---------- TEXT ----------
Doc: N1985==06-055

Date: 2006-04-06

Author: Jack W. Reeves

jack.reeves@bleading-edge.com

 

Request the Standard Provide Explicit
Specialization of char_traits For All Built-in Character Types

 

Changes to Section 21.1 [lib.char.traits]

 

The Standard does not require explicit specializations of std::char_traits<> for any type other than ‘char’ and ‘wchar_t’. This can lead to some unexpected and undesirable behavior.

 

Consider the following:

            std::basic_string<unsigned char> buffer;

 

This is shorthand for

            std::basic_string<unsigned char, std::char_traits<unsigned char>, std::allocator<unsigned char> > buffer;

 

This yields undefined behavior since the standard only provides a declaration for std::char_traits<> and does not require an explicit specialization of std::char_traits<unsigned char>.

 

Naturally, undefined behavior can mean anything, but several possible results are common.
----------
- **EXERCISES TO COMPLETE**
a) Decide whether each statement agrees with the char_traits proposal, and answer yes or no for each, quoting the deciding words from the proposal: (i) the standard supplies only a declaration for std::char_traits<>; (ii) the declaration std::basic_string<unsigned char> buffer; is shorthand for a form that uses std::allocator<unsigned char>; (iii) undefined behavior always leads to one single, predictable result.
b) Copy from the char_traits proposal the passage that begins at the words "Changes to Section" and stops after "and undesirable behavior.".
---------- EXTRACTED INFORMATION ----------
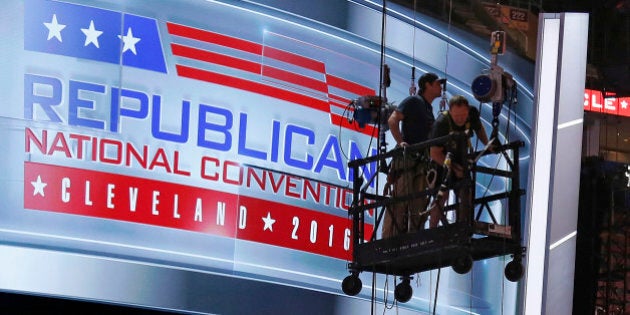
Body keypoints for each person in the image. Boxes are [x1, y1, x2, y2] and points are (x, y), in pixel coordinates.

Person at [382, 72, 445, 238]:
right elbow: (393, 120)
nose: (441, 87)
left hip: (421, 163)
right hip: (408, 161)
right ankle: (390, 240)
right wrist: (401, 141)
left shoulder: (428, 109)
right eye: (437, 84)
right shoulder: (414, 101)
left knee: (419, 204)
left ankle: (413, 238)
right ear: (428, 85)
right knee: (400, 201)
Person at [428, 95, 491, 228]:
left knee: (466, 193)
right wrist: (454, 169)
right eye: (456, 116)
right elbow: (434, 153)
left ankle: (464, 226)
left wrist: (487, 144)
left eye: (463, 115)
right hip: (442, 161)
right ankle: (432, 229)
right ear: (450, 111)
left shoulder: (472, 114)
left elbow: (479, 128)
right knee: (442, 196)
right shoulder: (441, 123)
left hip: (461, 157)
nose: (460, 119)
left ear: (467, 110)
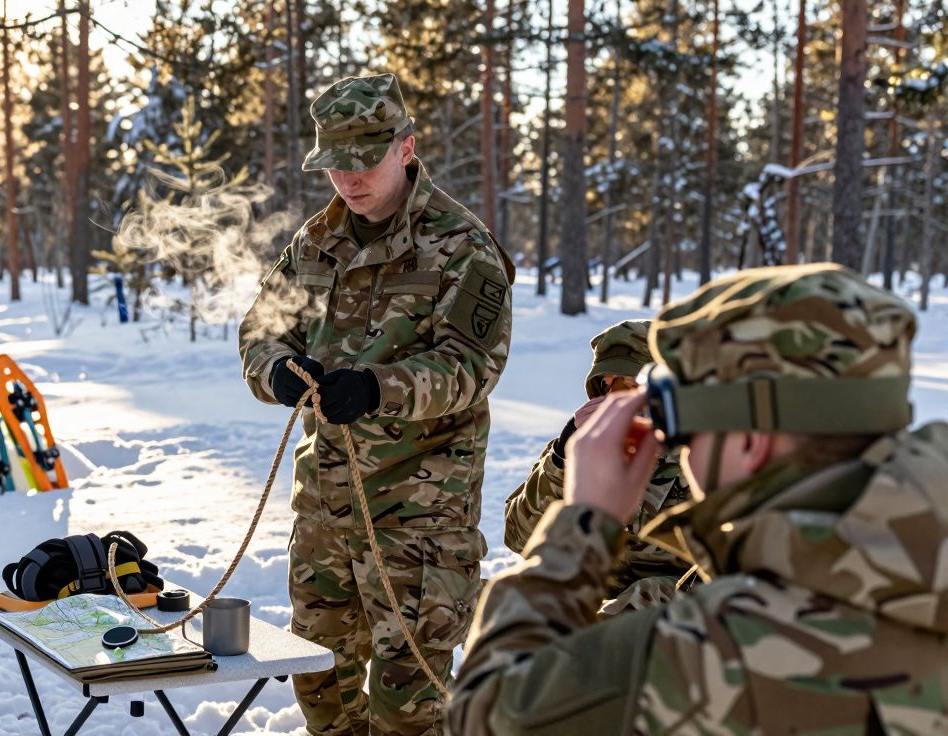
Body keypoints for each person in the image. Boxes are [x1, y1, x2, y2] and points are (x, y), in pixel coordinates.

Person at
----------
---------- EXTRACTED INFORMATION ----------
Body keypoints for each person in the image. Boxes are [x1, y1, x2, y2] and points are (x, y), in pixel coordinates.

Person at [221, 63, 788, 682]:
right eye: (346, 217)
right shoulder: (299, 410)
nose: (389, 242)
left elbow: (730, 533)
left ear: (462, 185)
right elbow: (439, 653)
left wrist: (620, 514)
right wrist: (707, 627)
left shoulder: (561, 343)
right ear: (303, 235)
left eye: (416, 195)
----------
- **RESULTS**
a)
(i) Yes: "the standard only provides a declaration for std::char_traits<>"
(ii) Yes: "This is shorthand for" the line "std::basic_string<unsigned char, std::char_traits<unsigned char>, std::allocator<unsigned char> > buffer;"
(iii) No: "undefined behavior can mean anything, but several possible results are common."

b)
Changes to Section 21.1 [lib.char.traits]

 

The Standard does not require explicit specializations of std::char_traits<> for any type other than ‘char’ and ‘wchar_t’. This can lead to some unexpected and undesirable behavior.